ESPACIO PARA EL PSICOANÁLISIS

Miedos típicos de la infancia

Por Luciano Lutereau (*)

El miedo a la oscuridad es uno de los temores más significativos de la infancia. Su presencia suele ser invariable, y donde no se lo encuentra como tal se puede rastrear un sustituto. Por lo tanto, es indispensable pensar su función psíquica y, en particular, la metamorfosis que sufre en el tiempo, dada su importancia para la estructuración mental del niño.

En primer lugar, cabe destacar que el miedo a la oscuridad no tiene objeto; es decir, se trata de un temor ante lo indeterminado, de ahí su carácter pavoroso y restrictivo, ya que el niño sólo puede defenderse de su incidencia a través de una medida protectora. Las más de las veces, se trata de la compañía de un adulto, cuya presencia se solicita para dormir, o bien una luz prendida... Dicho de otra manera: la presencia del otro ilumina la habitación y la oscuridad se hace menos pesada.

Ahora bien, este temor tiene una primera forma de inscripción psíquica a través de lo que, a simple vista, parece un agravamiento. El miedo a lo indeterminado, del cual el niño se protege con la presencia del otro, vira a un temor relativo a la persona que lo acompaña. Dicho de otra forma, el miedo a la oscuridad se transforma en el miedo a quedarse “a solas”; y la gravedad de esta modificación es notable siempre que un padecimiento restringido a la noche se expande a casi toda la vida cotidiana. Por esta vía, manifestaciones tan diversas encuentran su explicación, ya sea que hablemos del temor a que a los padres les pase algo, o bien del miedo a estar en su habitación y que los padres estén en otra, etc. De este modo, se vuelven inteligibles temores que no son fóbicos, y sí tienen una presencia habitual, como ocurre con el miedo a los ladrones y otros objetos de los que se podría esperar un daño (sobre otros o sobre uno mismo).

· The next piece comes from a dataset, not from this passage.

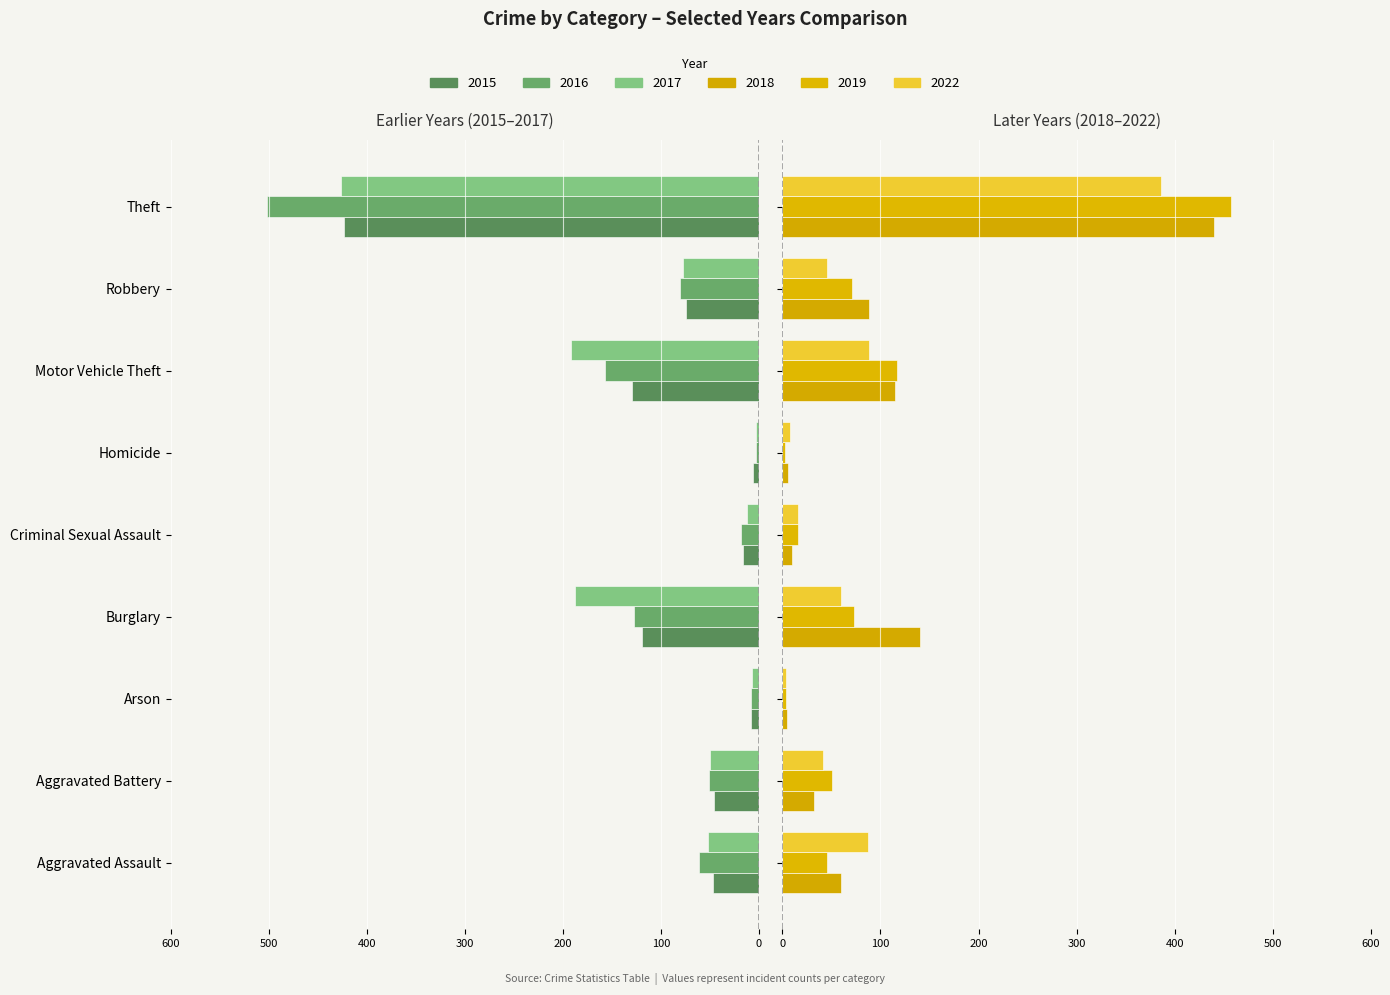

Between Criminal Sexual Assault and Theft, which is larger?

Criminal Sexual Assault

No es poco frecuente que, en casos de este último orden, los niños se vuelvan controladores de la presencia de sus padres. Sin embargo, este movimiento subjetivo implica un crecimiento fundamental. Sólo en apariencia es un empeoramiento, dado que lo indeterminado ha cobrado un perfil definido o, con otros términos, un objeto psíquico se ha constituido.

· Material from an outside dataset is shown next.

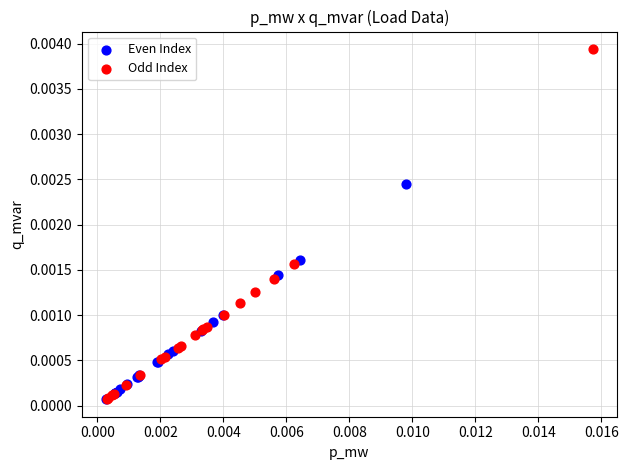

Which series reaches the maximum Y coordinate?

Odd Index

Por último, esta coordenada del temor encuentra un tercer momento. La presencia del otro, como condición efectiva, vira hacia una estructura que según una expresión paradójica de D. W. Winnicott podríamos llamar “estar solo en presencia de otro”. De acuerdo con esta orientación, queda habilitado un decurso en el cual el otro ya no sólo cuenta por su presencia, sino por algún rasgo que se le supone. Sólo cuando el otro “está”, cuando se cuenta con él psíquicamente, se puede interrogar su presencia. De esta manera, los miedos han evolucionado desde lo indeterminado (lo oscuro) hacia lo no determinable (el deseo de otro).

Recuerdo el caso de un niño que, en tratamiento, pasó de un severo pavor nocturno a una actitud que le impedía separarse de la madre para ingresar al jardín. En este punto, el modo de resolver esta coyuntura fue recurrir a una especie de amuleto: cuando se despedía de la madre, ésta le dejaba una cadenita como “recuerdo”. Lo artificial del recurso, como primera solución, con el tiempo condescendió a una elaboración más precisa: la sustitución progresiva de la madre se quebró el día en que le reprochó su ausencia; aunque, en realidad, a través de la consideración de los miedos infantiles, debería advertirse que lo contrario de la presencia no es la ausencia, sino la distancia.

En resumidas cuentas, la evolución de los miedos infantiles permite advertir que su tramitación es parte de la adquisición de la capacidad de amar. La elaboración de los miedos traza para la inscripción psíquica de un otro que es destinatario de una demanda amorosa.

(*) Doctor en Filosofía, doctor en Psicología y magíster en Psicoanálisis por la Universidad de Buenos Aires, donde es investigador y docente.